> PROMPT
Skip the pictures and return every entry exactly as written.

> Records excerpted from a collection
++++
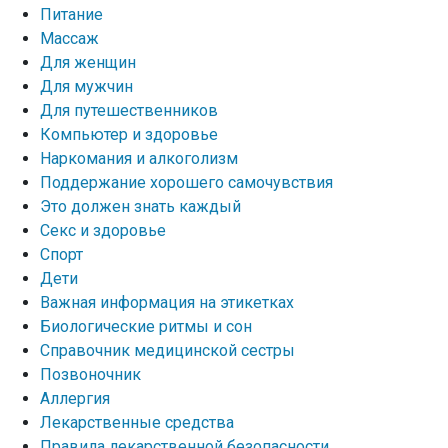
Питание
Массаж
Для женщин
Для мужчин
Для путешественников
Компьютер и здоровье
Наркомания и алкоголизм
Поддержание хорошего самочувствия
Это должен знать каждый
Секс и здоровье
Спорт
Дети
Важная информация на этикетках
Биологические ритмы и сон
Справочник медицинской сестры
Позвоночник
Аллергия
Лекарственные средства
Правила лекарственной безопасности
++++
> EXERCISE ANSWER
Питание
Массаж
Для женщин
Для мужчин
Для путешественников
Компьютер и здоровье
Наркомания и алкоголизм
Поддержание хорошего самочувствия
Это должен знать каждый
Секс и здоровье
Спорт
Дети
Важная информация на этикетках
Биологические ритмы и сон
Справочник медицинской сестры
Позвоночник
Аллергия
Лекарственные средства
Правила лекарственной безопасности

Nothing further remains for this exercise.